Required action:
Will you extract the entries word for word? Images should not appear in the copy.

Record extracts: Begin

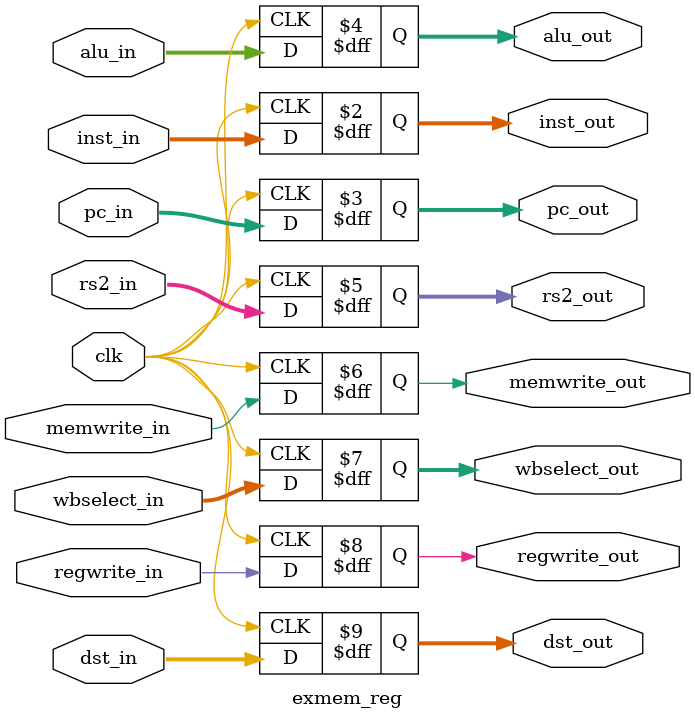
<source format=v>
module exmem_reg(clk, inst_in, pc_in, alu_in, rs2_in, memwrite_in, wbselect_in, regwrite_in, dst_in, inst_out, pc_out, alu_out, rs2_out, memwrite_out, wbselect_out, regwrite_out, dst_out);

input clk;
input [31:0] inst_in;
input [31:0] pc_in;
input [31:0] alu_in;
input [31:0] rs2_in;
input memwrite_in;
input [1:0] wbselect_in;
input regwrite_in;
input [4:0] dst_in;
output reg[31:0] inst_out;
output reg[31:0] pc_out;
output reg [31:0] alu_out;
output reg [31:0] rs2_out;
output reg memwrite_out;
output reg [1:0] wbselect_out;
output reg regwrite_out;
output reg [4:0] dst_out;

always @(posedge clk)
begin 

inst_out <= inst_in;
pc_out <= pc_in;
alu_out <= alu_in;
rs2_out <= rs2_in;
memwrite_out <= memwrite_in;
wbselect_out <= wbselect_in;
regwrite_out <= regwrite_in;
dst_out <= dst_in;

end

endmodule
</source>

Record extracts: End

Answer to this problem:
<source format=v>
module exmem_reg(clk, inst_in, pc_in, alu_in, rs2_in, memwrite_in, wbselect_in, regwrite_in, dst_in, inst_out, pc_out, alu_out, rs2_out, memwrite_out, wbselect_out, regwrite_out, dst_out);

input clk;
input [31:0] inst_in;
input [31:0] pc_in;
input [31:0] alu_in;
input [31:0] rs2_in;
input memwrite_in;
input [1:0] wbselect_in;
input regwrite_in;
input [4:0] dst_in;
output reg[31:0] inst_out;
output reg[31:0] pc_out;
output reg [31:0] alu_out;
output reg [31:0] rs2_out;
output reg memwrite_out;
output reg [1:0] wbselect_out;
output reg regwrite_out;
output reg [4:0] dst_out;

always @(posedge clk)
begin 

inst_out <= inst_in;
pc_out <= pc_in;
alu_out <= alu_in;
rs2_out <= rs2_in;
memwrite_out <= memwrite_in;
wbselect_out <= wbselect_in;
regwrite_out <= regwrite_in;
dst_out <= dst_in;

end

endmodule
</source>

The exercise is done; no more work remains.